▶ **The records**:
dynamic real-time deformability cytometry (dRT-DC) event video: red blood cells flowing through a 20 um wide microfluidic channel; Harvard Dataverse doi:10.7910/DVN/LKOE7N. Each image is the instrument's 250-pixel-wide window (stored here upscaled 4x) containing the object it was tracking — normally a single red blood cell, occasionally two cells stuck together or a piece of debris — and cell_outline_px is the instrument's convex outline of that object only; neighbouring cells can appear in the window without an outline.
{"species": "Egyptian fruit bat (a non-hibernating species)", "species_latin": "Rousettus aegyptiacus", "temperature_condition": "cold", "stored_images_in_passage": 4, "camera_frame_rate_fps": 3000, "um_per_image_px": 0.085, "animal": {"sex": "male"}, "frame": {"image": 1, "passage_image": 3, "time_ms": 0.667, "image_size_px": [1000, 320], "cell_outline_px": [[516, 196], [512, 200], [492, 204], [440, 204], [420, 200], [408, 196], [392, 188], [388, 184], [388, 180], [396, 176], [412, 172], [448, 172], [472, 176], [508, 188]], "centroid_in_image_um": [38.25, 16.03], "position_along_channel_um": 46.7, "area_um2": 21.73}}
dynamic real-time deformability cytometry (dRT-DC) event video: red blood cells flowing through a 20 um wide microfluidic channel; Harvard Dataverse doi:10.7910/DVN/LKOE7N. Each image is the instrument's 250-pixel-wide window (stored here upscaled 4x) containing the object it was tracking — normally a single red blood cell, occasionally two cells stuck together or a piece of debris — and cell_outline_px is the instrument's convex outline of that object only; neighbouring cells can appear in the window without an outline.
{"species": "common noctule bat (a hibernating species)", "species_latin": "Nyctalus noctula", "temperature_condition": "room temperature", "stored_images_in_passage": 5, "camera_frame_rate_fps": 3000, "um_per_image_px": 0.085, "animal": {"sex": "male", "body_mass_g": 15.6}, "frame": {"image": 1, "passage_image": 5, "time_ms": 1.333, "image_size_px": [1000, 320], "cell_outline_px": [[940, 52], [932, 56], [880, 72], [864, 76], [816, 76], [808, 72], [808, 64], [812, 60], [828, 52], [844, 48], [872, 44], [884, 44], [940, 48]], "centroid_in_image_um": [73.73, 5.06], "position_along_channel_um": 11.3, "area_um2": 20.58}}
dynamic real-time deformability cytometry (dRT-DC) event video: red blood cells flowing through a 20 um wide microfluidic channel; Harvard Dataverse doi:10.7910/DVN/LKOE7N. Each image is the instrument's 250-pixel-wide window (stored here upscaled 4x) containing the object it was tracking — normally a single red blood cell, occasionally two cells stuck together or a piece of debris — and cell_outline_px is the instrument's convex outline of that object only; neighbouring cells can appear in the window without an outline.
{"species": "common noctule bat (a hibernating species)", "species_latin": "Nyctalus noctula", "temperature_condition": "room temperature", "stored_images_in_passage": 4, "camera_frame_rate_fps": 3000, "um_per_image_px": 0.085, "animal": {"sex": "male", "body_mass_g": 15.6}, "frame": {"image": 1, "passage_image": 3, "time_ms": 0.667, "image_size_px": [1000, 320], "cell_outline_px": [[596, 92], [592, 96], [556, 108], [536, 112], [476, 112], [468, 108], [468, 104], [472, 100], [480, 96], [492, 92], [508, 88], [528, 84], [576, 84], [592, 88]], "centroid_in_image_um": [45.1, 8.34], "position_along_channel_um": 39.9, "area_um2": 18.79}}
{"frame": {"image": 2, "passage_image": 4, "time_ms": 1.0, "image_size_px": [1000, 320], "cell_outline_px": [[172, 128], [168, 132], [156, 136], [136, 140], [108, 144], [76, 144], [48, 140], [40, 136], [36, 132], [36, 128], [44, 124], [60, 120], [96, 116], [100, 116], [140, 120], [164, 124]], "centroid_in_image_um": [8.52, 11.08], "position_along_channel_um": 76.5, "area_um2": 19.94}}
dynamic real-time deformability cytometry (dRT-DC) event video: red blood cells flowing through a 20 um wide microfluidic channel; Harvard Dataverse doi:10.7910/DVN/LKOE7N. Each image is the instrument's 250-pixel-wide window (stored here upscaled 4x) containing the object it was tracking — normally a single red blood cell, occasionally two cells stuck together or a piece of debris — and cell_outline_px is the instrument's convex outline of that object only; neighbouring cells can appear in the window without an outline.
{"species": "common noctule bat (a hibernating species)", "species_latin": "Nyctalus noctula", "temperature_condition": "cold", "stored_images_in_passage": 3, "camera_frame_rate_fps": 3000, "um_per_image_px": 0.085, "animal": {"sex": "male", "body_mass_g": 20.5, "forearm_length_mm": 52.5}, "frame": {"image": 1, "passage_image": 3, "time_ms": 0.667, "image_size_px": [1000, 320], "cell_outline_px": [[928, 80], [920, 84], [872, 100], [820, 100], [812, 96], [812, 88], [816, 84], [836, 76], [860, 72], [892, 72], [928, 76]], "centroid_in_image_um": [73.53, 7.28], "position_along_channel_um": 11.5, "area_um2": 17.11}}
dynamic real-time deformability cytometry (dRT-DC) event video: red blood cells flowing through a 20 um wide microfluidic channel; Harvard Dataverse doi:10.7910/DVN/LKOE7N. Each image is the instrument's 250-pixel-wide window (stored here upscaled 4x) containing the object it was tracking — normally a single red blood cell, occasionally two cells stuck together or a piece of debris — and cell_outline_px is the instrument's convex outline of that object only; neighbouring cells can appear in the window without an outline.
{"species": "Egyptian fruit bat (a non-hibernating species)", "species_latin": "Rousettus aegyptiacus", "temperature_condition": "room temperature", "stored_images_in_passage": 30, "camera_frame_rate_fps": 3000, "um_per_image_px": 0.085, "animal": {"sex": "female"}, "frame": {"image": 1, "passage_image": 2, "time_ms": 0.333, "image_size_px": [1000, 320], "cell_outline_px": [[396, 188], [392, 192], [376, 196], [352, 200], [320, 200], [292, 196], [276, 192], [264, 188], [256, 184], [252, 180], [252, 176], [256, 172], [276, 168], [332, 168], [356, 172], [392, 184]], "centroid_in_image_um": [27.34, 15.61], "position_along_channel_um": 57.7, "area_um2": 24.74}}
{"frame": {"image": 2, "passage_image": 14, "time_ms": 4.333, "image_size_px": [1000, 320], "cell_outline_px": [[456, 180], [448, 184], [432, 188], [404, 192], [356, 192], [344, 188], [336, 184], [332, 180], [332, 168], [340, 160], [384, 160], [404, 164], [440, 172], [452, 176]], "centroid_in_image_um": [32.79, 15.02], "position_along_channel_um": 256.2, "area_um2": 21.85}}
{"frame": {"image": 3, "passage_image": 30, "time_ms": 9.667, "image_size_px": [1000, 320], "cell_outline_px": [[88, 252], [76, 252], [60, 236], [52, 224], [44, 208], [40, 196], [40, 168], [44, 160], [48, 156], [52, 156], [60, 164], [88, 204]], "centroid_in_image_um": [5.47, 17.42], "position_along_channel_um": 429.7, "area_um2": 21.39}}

▶ **Set task**:
Repeat all the entries word for word.

▶ **Written solution**:
dynamic real-time deformability cytometry (dRT-DC) event video: red blood cells flowing through a 20 um wide microfluidic channel; Harvard Dataverse doi:10.7910/DVN/LKOE7N. Each image is the instrument's 250-pixel-wide window (stored here upscaled 4x) containing the object it was tracking — normally a single red blood cell, occasionally two cells stuck together or a piece of debris — and cell_outline_px is the instrument's convex outline of that object only; neighbouring cells can appear in the window without an outline.
{"species": "Egyptian fruit bat (a non-hibernating species)", "species_latin": "Rousettus aegyptiacus", "temperature_condition": "cold", "stored_images_in_passage": 4, "camera_frame_rate_fps": 3000, "um_per_image_px": 0.085, "animal": {"sex": "male"}, "frame": {"image": 1, "passage_image": 3, "time_ms": 0.667, "image_size_px": [1000, 320], "cell_outline_px": [[516, 196], [512, 200], [492, 204], [440, 204], [420, 200], [408, 196], [392, 188], [388, 184], [388, 180], [396, 176], [412, 172], [448, 172], [472, 176], [508, 188]], "centroid_in_image_um": [38.25, 16.03], "position_along_channel_um": 46.7, "area_um2": 21.73}}
dynamic real-time deformability cytometry (dRT-DC) event video: red blood cells flowing through a 20 um wide microfluidic channel; Harvard Dataverse doi:10.7910/DVN/LKOE7N. Each image is the instrument's 250-pixel-wide window (stored here upscaled 4x) containing the object it was tracking — normally a single red blood cell, occasionally two cells stuck together or a piece of debris — and cell_outline_px is the instrument's convex outline of that object only; neighbouring cells can appear in the window without an outline.
{"species": "common noctule bat (a hibernating species)", "species_latin": "Nyctalus noctula", "temperature_condition": "room temperature", "stored_images_in_passage": 5, "camera_frame_rate_fps": 3000, "um_per_image_px": 0.085, "animal": {"sex": "male", "body_mass_g": 15.6}, "frame": {"image": 1, "passage_image": 5, "time_ms": 1.333, "image_size_px": [1000, 320], "cell_outline_px": [[940, 52], [932, 56], [880, 72], [864, 76], [816, 76], [808, 72], [808, 64], [812, 60], [828, 52], [844, 48], [872, 44], [884, 44], [940, 48]], "centroid_in_image_um": [73.73, 5.06], "position_along_channel_um": 11.3, "area_um2": 20.58}}
dynamic real-time deformability cytometry (dRT-DC) event video: red blood cells flowing through a 20 um wide microfluidic channel; Harvard Dataverse doi:10.7910/DVN/LKOE7N. Each image is the instrument's 250-pixel-wide window (stored here upscaled 4x) containing the object it was tracking — normally a single red blood cell, occasionally two cells stuck together or a piece of debris — and cell_outline_px is the instrument's convex outline of that object only; neighbouring cells can appear in the window without an outline.
{"species": "common noctule bat (a hibernating species)", "species_latin": "Nyctalus noctula", "temperature_condition": "room temperature", "stored_images_in_passage": 4, "camera_frame_rate_fps": 3000, "um_per_image_px": 0.085, "animal": {"sex": "male", "body_mass_g": 15.6}, "frame": {"image": 1, "passage_image": 3, "time_ms": 0.667, "image_size_px": [1000, 320], "cell_outline_px": [[596, 92], [592, 96], [556, 108], [536, 112], [476, 112], [468, 108], [468, 104], [472, 100], [480, 96], [492, 92], [508, 88], [528, 84], [576, 84], [592, 88]], "centroid_in_image_um": [45.1, 8.34], "position_along_channel_um": 39.9, "area_um2": 18.79}}
{"frame": {"image": 2, "passage_image": 4, "time_ms": 1.0, "image_size_px": [1000, 320], "cell_outline_px": [[172, 128], [168, 132], [156, 136], [136, 140], [108, 144], [76, 144], [48, 140], [40, 136], [36, 132], [36, 128], [44, 124], [60, 120], [96, 116], [100, 116], [140, 120], [164, 124]], "centroid_in_image_um": [8.52, 11.08], "position_along_channel_um": 76.5, "area_um2": 19.94}}
dynamic real-time deformability cytometry (dRT-DC) event video: red blood cells flowing through a 20 um wide microfluidic channel; Harvard Dataverse doi:10.7910/DVN/LKOE7N. Each image is the instrument's 250-pixel-wide window (stored here upscaled 4x) containing the object it was tracking — normally a single red blood cell, occasionally two cells stuck together or a piece of debris — and cell_outline_px is the instrument's convex outline of that object only; neighbouring cells can appear in the window without an outline.
{"species": "common noctule bat (a hibernating species)", "species_latin": "Nyctalus noctula", "temperature_condition": "cold", "stored_images_in_passage": 3, "camera_frame_rate_fps": 3000, "um_per_image_px": 0.085, "animal": {"sex": "male", "body_mass_g": 20.5, "forearm_length_mm": 52.5}, "frame": {"image": 1, "passage_image": 3, "time_ms": 0.667, "image_size_px": [1000, 320], "cell_outline_px": [[928, 80], [920, 84], [872, 100], [820, 100], [812, 96], [812, 88], [816, 84], [836, 76], [860, 72], [892, 72], [928, 76]], "centroid_in_image_um": [73.53, 7.28], "position_along_channel_um": 11.5, "area_um2": 17.11}}
dynamic real-time deformability cytometry (dRT-DC) event video: red blood cells flowing through a 20 um wide microfluidic channel; Harvard Dataverse doi:10.7910/DVN/LKOE7N. Each image is the instrument's 250-pixel-wide window (stored here upscaled 4x) containing the object it was tracking — normally a single red blood cell, occasionally two cells stuck together or a piece of debris — and cell_outline_px is the instrument's convex outline of that object only; neighbouring cells can appear in the window without an outline.
{"species": "Egyptian fruit bat (a non-hibernating species)", "species_latin": "Rousettus aegyptiacus", "temperature_condition": "room temperature", "stored_images_in_passage": 30, "camera_frame_rate_fps": 3000, "um_per_image_px": 0.085, "animal": {"sex": "female"}, "frame": {"image": 1, "passage_image": 2, "time_ms": 0.333, "image_size_px": [1000, 320], "cell_outline_px": [[396, 188], [392, 192], [376, 196], [352, 200], [320, 200], [292, 196], [276, 192], [264, 188], [256, 184], [252, 180], [252, 176], [256, 172], [276, 168], [332, 168], [356, 172], [392, 184]], "centroid_in_image_um": [27.34, 15.61], "position_along_channel_um": 57.7, "area_um2": 24.74}}
{"frame": {"image": 2, "passage_image": 14, "time_ms": 4.333, "image_size_px": [1000, 320], "cell_outline_px": [[456, 180], [448, 184], [432, 188], [404, 192], [356, 192], [344, 188], [336, 184], [332, 180], [332, 168], [340, 160], [384, 160], [404, 164], [440, 172], [452, 176]], "centroid_in_image_um": [32.79, 15.02], "position_along_channel_um": 256.2, "area_um2": 21.85}}
{"frame": {"image": 3, "passage_image": 30, "time_ms": 9.667, "image_size_px": [1000, 320], "cell_outline_px": [[88, 252], [76, 252], [60, 236], [52, 224], [44, 208], [40, 196], [40, 168], [44, 160], [48, 156], [52, 156], [60, 164], [88, 204]], "centroid_in_image_um": [5.47, 17.42], "position_along_channel_um": 429.7, "area_um2": 21.39}}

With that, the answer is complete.